Raynaud’s disease is a condition in which the toes go into vasospasm when exposed to cold or stress, narrowing your vessels and temporarily limiting blood supply. Over time, these small arteries may thicken slightly, further limiting blood flow.
There are a number of physical effects caused by the narrowing of the blood vessels, such as discoloration of the skin and a feeling of numbness, throbbing, burning and cold.

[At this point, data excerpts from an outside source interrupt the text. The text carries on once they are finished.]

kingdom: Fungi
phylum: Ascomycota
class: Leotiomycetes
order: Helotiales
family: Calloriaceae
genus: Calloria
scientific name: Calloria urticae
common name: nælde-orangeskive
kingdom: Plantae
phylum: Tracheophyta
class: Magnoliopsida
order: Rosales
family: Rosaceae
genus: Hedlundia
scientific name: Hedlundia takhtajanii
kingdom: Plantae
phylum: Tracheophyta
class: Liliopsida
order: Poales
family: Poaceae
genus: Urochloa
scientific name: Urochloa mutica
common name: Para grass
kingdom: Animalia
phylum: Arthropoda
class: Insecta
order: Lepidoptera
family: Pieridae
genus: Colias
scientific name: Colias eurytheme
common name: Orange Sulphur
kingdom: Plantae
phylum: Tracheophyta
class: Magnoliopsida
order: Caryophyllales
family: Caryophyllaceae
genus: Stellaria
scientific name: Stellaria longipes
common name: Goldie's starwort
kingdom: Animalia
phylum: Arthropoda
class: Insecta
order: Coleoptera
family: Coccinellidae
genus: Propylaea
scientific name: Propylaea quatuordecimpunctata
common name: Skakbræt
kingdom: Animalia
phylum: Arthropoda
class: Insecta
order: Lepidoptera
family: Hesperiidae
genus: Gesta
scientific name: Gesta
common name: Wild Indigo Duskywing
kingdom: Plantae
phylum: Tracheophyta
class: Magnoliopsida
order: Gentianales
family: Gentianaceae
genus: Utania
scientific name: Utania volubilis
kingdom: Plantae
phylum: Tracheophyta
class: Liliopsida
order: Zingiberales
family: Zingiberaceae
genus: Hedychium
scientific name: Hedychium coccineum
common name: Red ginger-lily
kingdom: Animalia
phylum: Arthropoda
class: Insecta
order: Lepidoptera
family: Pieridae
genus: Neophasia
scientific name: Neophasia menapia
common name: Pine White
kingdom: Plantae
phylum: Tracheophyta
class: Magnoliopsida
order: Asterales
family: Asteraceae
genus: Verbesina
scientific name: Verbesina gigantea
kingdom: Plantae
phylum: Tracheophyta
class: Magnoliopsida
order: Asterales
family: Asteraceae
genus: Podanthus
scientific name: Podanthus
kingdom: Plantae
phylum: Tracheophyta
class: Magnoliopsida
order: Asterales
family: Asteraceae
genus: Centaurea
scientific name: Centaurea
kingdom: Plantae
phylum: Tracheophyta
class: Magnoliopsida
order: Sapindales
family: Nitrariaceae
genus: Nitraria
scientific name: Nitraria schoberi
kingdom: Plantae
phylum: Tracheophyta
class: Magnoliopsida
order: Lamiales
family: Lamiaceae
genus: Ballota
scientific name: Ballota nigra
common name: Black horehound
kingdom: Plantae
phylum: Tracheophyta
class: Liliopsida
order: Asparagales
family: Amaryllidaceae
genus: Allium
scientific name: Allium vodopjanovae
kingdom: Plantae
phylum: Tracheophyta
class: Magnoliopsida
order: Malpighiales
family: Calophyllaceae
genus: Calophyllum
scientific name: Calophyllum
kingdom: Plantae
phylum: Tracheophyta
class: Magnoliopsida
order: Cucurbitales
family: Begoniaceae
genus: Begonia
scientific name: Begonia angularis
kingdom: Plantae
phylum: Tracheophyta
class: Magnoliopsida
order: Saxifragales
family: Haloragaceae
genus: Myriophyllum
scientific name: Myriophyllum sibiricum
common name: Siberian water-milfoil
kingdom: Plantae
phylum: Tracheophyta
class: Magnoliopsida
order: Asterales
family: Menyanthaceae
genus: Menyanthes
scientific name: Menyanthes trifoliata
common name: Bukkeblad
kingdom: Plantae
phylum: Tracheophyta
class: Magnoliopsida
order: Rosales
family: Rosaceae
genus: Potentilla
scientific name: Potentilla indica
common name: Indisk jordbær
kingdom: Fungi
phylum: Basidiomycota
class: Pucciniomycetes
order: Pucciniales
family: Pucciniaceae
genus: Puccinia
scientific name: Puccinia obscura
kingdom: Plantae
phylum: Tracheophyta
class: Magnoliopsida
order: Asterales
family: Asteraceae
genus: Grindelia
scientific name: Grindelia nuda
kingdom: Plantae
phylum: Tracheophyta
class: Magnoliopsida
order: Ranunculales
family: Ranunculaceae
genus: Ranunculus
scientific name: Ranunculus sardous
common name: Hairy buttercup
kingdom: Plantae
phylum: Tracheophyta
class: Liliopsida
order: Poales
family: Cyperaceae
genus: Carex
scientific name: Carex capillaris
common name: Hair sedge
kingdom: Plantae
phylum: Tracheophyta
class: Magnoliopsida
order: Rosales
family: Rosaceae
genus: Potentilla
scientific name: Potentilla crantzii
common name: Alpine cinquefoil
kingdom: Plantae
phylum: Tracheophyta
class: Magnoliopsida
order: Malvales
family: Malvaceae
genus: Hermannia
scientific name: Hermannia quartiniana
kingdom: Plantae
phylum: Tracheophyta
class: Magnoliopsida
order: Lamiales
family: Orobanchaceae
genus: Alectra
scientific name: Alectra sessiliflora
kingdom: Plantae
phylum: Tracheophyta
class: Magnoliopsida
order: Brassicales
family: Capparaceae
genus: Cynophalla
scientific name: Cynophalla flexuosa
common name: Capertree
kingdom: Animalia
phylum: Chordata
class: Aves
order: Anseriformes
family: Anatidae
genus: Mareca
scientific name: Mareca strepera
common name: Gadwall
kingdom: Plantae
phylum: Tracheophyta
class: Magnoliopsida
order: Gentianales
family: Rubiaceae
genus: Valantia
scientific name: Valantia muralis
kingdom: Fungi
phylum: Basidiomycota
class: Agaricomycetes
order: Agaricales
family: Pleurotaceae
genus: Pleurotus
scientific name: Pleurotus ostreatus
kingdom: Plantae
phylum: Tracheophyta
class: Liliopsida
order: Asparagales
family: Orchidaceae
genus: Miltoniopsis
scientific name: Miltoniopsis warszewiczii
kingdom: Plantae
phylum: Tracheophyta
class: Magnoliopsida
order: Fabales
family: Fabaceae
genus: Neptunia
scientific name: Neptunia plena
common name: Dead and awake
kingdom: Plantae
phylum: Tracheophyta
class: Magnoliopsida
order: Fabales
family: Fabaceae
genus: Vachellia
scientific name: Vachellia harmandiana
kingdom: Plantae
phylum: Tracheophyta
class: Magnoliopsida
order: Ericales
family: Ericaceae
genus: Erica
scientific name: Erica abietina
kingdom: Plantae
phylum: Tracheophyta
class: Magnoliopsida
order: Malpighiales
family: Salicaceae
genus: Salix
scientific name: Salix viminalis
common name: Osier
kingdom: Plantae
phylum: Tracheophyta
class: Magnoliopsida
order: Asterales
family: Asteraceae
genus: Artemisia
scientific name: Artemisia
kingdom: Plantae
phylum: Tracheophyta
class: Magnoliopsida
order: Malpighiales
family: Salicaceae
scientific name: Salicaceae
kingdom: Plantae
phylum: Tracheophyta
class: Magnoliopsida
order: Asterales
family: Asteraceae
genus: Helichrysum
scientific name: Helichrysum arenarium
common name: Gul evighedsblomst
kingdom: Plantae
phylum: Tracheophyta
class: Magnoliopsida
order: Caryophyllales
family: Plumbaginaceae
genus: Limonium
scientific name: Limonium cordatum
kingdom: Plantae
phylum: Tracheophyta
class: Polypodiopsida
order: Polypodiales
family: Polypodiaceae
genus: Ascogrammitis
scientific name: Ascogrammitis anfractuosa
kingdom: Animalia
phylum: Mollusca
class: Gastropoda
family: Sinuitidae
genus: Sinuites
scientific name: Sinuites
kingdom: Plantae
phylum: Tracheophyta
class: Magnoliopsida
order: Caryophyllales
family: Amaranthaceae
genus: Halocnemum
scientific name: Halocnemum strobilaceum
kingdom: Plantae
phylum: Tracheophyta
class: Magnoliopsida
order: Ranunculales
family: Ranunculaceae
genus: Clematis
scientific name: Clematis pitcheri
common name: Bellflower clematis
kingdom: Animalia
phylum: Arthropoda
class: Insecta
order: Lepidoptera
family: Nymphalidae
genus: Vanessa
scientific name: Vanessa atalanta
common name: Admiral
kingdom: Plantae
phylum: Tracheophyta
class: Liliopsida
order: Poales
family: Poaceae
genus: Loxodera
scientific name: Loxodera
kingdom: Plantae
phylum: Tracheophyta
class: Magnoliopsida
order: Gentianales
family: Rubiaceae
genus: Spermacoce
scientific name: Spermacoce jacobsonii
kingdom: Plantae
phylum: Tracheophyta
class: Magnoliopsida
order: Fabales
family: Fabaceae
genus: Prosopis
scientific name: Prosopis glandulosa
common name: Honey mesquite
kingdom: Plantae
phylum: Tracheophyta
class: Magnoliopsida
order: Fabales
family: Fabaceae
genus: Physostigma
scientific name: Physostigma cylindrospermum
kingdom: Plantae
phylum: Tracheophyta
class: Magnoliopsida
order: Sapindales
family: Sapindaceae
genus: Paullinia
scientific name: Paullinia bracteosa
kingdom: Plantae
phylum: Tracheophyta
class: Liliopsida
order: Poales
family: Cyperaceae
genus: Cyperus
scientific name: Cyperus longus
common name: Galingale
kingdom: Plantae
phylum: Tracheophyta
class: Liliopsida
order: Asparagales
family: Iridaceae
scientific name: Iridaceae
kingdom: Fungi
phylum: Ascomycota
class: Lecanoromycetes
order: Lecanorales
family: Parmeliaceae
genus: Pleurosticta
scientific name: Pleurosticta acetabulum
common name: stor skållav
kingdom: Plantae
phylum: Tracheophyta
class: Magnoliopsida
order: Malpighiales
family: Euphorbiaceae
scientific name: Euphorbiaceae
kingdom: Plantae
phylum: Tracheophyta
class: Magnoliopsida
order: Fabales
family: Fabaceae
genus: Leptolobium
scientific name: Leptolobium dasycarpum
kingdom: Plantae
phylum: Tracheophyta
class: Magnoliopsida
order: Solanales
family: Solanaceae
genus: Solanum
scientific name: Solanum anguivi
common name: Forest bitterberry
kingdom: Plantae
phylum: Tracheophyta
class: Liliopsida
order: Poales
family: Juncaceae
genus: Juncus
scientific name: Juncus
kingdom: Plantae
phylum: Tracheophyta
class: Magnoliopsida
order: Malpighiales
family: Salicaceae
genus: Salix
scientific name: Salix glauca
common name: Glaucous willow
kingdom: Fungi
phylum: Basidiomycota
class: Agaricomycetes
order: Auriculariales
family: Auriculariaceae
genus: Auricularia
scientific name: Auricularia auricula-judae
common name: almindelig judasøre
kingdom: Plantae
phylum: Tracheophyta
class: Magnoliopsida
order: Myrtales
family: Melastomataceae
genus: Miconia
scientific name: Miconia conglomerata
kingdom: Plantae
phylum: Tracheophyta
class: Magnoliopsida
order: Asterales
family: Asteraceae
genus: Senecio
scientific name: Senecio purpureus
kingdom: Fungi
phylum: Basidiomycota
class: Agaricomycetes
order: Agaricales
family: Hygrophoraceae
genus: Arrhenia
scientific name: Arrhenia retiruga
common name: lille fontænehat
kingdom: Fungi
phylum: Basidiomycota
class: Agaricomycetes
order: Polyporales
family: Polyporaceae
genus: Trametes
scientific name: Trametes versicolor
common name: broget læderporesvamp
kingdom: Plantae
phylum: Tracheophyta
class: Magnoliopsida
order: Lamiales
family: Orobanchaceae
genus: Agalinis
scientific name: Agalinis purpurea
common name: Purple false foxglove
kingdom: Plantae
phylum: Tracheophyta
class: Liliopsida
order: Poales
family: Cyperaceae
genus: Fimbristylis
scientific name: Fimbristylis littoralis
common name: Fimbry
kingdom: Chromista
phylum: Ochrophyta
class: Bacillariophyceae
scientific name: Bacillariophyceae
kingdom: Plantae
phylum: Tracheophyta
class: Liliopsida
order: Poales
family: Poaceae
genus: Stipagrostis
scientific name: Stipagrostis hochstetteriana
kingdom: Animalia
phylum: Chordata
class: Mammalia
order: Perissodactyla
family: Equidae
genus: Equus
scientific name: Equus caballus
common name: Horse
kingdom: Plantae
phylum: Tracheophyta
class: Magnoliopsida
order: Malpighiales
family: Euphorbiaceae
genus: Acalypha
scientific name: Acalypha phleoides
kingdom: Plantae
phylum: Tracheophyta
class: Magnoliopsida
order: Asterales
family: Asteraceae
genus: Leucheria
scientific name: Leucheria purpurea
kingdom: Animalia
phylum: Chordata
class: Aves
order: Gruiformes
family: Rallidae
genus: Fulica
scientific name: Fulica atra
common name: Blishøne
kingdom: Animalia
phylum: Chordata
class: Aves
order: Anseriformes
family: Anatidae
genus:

Women are more likely than men are to have the disorder. It’s more common in people who live in colder climates.
Signs and Symptoms:
At first during an attack of Raynaud’s, affected areas of your skin usually turn white. Then, the areas often turn blue and feel cold and numb, and your sensory perception is dull. The affected skin may look slightly swollen. As circulation improves, the affected areas may turn red and swell. The order of the changes of color isn’t the same for all people, and not everyone experiences all three colors.
Occasionally, an attack affects just one or two toes. Attacks don’t necessarily always affect the same digits. An attack may last less than a minute to several hours. Over time, attacks may grow more severe.
People who have Raynaud’s accompanied by another disease may also have symptoms related to their underlying condition.
Prevention & Treatment:
Treatment of Raynaud’s disease depends on its severity and the presence or absence of associated conditions. For most people, Raynaud’s disease is more a nuisance than a disability. It is certainly helpful to keep your feet warm in cold weather or environments. Some people may have good luck with wearing 2 pairs of socks or synthetic wool socks to help maintain warmth to the feet. We have also had good luck with prescribing topical medications to help increase vasodilation to the small vessels of the feet. There are also oral prescription medications available that may help. Talk to your podiatrist about these treatment options.